Adviser share cannot be taken for granted

Sebastian Murphy, group director at JLM Mortgage Services, says in a market where no share is guaranteed, the strongest adviser defence remains a deep, trusted and ongoing relationship with the client.

Related topics:  Blogs,  Advice
Sebastian Murphy | JLM Mortgage Services
23rd January 2026
Sebastian Murphy JLM

For a long time, advisers distribution share of the mortgage market has felt settled, and very positively settled for our sector. 

However, when we are responsible for the vast majority of new lending, it is easy to believe the direction of travel can only ever be upwards. That, I think, would be a dangerous mindset to have, especially when you consider the latest forecasts from IMLA. They should give us pause for thought, because they quietly challenge that assumption.

This is not about a sudden drop or any sort of sharp reversal. Adviser share remains very strong by any measure. But there has been a clear shift in expectation. 

At the end of 2024, IMLA forecast adviser share would continue to edge higher and would break through the 90% mark in 2026. That view has now changed. Its most recent forecasts show share sitting at around 87% this year and next, with little sign of upward movement in the near term. That is a small downgrade on paper, but it shouldn’t feel meaningless.

Product transfers are a key part of the picture

Any discussion about adviser share has to be seen through the lens of product transfers (PTs). IMLA expects PT volumes to remain very high this year and next. That is not a surprise. We have been in a market where affordability pressures have pushed many borrowers to stay put, and lenders have been more than happy to facilitate that through direct PT journeys.

There is a positive caveat. As rates ease and affordability improves, IMLA expects remortgage activity to pick up and to grow faster than PTs again. That is a positive and is probably reflective of a number of things, not least that aforementioned rate cuts/easing of affordability, but also (I would hope) a much more focused approach to remortgaging clients by advisers rather than facilitating a PT.

However, this does not change the fact that PTs remain a very large part of the overall market and many of them continue to happen without advice.

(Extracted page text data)
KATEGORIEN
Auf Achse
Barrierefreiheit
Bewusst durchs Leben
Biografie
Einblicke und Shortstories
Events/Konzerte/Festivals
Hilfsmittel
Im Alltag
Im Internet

**Required action:**
From the adviser share article, return the text between "This is not" and "shouldn’t feel meaningless.", inclusive. These rows come from a different source than the text.

**Task answer:**
This is not about a sudden drop or any sort of sharp reversal. Adviser share remains very strong by any measure. But there has been a clear shift in expectation. 

At the end of 2024, IMLA forecast adviser share would continue to edge higher and would break through the 90% mark in 2026. That view has now changed. Its most recent forecasts show share sitting at around 87% this year and next, with little sign of upward movement in the near term. That is a small downgrade on paper, but it shouldn’t feel meaningless.